EXERCISE REQUIREMENTS —
a) Render this sentence from the load-shedding text in French: "In the following description, two embodiments will be disclosed in detail by way of non-limiting examples."
b) Name every customer number that the load-shedding text mentions in its eligibility example.
c) Carry the load-shedding text on from its final sentence.

TEXT EXCERPT —
○ ○ ○ ○

According to the embodiment, each period of overconsumption may give rise to one or more periods of load shedding. For example, a period of overconsumption may constitute a single load-shedding period or may correspond to a plurality of load-shedding periods.

FIG. 4 is a flowchart showing the main stages of a load-shedding management method to be implemented by the network head 11. In step 40, the network head 11 receives customer information representative of the customer's consumption over a specified time range (for example one day D of the week) from a plurality of meters in the distribution network. In step 41, the network head 11 uses the information representative of the customer's consumption to determine an overall forecast consumption over a time range for all the meters. In step 42, the network head 11 determines one or more D_i load-shedding periods from the customer information received. In step 43, the network head 11 determines one or more meters eligible for load-shedding for each load-shedding period D_i, by comparing the customer information for the load-shedding period with the predefined customer threshold S_L. In step 44, the network head 11 selects the meters to be load-shed from the eligible meters. In step 45, the network head 11 sends a load-shedding command to the selected meters for one or more future occurrences of the specified time range (for example for day D of the following week).

In the following description, two embodiments will be disclosed in detail by way of non-limiting examples.

In the first embodiment, the periods of overconsumption each consist of a single load-shedding period. Thus, taking the example described in FIG. 2 and FIG. 3, in step 42, the network head 11 determines two load-shedding periods D_i=P₁ and D₂=P₂. And in step 43, it determines the eligible meters for each of the two periods D_i and D₂ by comparing the customer consumption information over the load-shedding periods D₁ and D₂ with the predefined customer threshold S_L. In the example shown in FIG. 2, the result of this comparison is that: customer 21 is eligible for load-shedding during both periods D₁ and D₂; customer 22 is eligible for load-shedding during period D₂; customer 23 is eligible for load-shedding during period D₁; and customer 24 is not eligible for load shedding.

○ ○ ○ ○

Stored entries
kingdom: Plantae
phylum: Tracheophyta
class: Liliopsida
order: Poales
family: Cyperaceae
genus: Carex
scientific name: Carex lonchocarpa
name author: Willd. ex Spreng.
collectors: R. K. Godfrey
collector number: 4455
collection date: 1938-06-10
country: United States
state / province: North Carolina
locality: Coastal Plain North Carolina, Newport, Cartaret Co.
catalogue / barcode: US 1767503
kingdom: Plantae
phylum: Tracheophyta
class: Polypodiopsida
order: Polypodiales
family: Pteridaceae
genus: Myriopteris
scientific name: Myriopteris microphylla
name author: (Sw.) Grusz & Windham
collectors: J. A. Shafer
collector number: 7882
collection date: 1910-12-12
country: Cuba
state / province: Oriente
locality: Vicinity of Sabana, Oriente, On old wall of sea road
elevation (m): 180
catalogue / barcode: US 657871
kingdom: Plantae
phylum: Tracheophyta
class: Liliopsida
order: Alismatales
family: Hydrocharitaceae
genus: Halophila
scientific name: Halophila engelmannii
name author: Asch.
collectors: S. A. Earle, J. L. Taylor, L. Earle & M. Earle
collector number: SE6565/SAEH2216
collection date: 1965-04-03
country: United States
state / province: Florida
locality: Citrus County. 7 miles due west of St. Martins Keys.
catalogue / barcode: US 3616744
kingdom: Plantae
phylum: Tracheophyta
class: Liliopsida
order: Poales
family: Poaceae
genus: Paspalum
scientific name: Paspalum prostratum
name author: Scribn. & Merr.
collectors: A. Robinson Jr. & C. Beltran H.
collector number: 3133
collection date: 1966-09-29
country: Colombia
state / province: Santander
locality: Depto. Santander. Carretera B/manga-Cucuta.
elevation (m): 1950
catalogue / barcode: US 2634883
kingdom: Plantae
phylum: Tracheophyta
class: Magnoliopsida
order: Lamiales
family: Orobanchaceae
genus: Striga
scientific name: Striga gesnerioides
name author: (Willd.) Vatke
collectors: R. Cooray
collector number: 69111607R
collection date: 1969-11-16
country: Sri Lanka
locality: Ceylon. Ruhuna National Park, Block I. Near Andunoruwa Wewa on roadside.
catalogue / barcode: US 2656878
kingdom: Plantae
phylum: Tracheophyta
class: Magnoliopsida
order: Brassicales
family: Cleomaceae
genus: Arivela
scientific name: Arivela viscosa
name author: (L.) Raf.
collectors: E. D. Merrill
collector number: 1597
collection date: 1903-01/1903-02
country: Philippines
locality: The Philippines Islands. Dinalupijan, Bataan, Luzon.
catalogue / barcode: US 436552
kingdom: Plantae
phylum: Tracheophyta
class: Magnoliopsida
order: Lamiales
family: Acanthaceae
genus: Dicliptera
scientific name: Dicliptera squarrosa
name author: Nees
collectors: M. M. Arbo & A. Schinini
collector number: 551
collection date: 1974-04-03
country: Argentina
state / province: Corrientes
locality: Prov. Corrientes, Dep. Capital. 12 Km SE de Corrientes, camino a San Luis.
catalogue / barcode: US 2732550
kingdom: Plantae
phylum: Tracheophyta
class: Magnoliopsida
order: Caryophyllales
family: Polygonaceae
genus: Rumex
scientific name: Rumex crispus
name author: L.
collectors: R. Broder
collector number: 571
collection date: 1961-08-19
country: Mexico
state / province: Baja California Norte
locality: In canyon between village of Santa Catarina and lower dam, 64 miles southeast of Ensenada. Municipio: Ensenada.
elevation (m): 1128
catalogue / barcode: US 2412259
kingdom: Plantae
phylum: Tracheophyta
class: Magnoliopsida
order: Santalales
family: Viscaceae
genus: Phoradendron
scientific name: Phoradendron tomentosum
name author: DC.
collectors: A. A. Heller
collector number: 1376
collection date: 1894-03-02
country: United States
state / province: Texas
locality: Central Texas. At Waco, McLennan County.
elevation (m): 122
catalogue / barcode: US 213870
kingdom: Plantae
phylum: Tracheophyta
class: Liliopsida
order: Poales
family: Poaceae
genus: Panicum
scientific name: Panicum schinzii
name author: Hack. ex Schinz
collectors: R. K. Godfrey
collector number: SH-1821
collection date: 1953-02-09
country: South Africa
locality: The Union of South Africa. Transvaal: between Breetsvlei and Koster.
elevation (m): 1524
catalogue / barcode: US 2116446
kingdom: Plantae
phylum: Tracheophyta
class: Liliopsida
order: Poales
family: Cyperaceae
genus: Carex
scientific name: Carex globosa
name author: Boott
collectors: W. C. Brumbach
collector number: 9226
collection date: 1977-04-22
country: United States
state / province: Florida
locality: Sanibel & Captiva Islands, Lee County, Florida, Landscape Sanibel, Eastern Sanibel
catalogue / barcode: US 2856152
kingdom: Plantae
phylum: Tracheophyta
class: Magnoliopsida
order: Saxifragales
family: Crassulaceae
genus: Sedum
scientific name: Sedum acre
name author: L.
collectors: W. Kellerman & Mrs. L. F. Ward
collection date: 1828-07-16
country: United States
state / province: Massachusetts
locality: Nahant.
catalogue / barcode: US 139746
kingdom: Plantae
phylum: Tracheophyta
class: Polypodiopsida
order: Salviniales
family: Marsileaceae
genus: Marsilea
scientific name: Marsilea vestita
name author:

○ ○ ○ ○

ANSWERS FOR THIS EXERCISE —
a) Dans la description qui suit, deux modes de réalisation seront exposés en détail à titre d'exemples non limitatifs.

b) 21, 22, 23, 24

c)
FIG. 5 describes the next step 44 in this first embodiment. As shown in FIG. 5, step 44 is divided into two steps 51 and 52, which are executed for each load-shedding period D_i identified in step 42.

In step 51, the network head 11 determines a number N_i of meters to be load-shed over the period D_i to compensate for the difference Δ_i between the maximum of the overall forecast consumption Max₁ for each load-shedding period D_i and the predefined overall threshold S_G: Δ_i=Max_i−S_G. For example, the number of meters N_i to be load-shed is based on the ratio between the difference to be compensated Δ_i and the predefined customer threshold S_L. For example

$N_i=\mathrm{INT}\left(\frac{{\Delta }_i}{S_L}\right)+1.$

Then in step 52, the network head 11 selects N_i meters to be load-shed for the load-shedding period D_i from the meters that have been determined as eligible for load-shedding for the period D_i in step 43. Selection may be random. It may also take into account the customer's subscription type, and/or the number of load-shedding operations carried out in the past for eligible customers, and/or the number of load-shedding periods identified for each eligible customer, etc.

Next, in step 45, the network head sends a load-shedding command to the selected meters for at least one future occurrence of the time range in question (for example day D of one or more subsequent weeks). For example, in the example of FIG. 2, assuming that the meters selected are the meters of customers C₂₁ and C₂₂, the command sent to the meter of customer C₂₁ specifies two load-shedding periods D₁ and D₂ and the command sent to the meter of customer C₂₂ specifies one load-shedding period D₂.

For example, the load-shedding command comprises a start indication T_d and an end indication T_f (or alternatively a duration indication) for each load-shedding period of the specified time range. For example, this command is transmitted in a DLMS/COSEM data frame as a COSEM object with a load-shedding OBIS code, i.e. a “Limiter” object with the OBIS code shown in the table below:

	OBIS code
Object	IC	A	B	C	D	E	F
Limiter	71, limiter	0	b	17	0	e	255

The data frame comprises a field containing the payload data. This field comprises, for example:

• • one byte to indicate the number of load-shedding periods applicable to the meter for which the command is intended;
  • for each load-shedding period, one byte to indicate the hour and one byte to indicate the minute when the load-shedding starts; and one byte to indicate the hour and one byte to indicate the minute when the load-shedding ends.

Advantageously, it is ensured that all meters involved in the same load-shedding period do not start load shedding at exactly the same time, and do not stop load shedding at exactly the same time. This would lead to load changes that would be detrimental to the balance of the distribution network.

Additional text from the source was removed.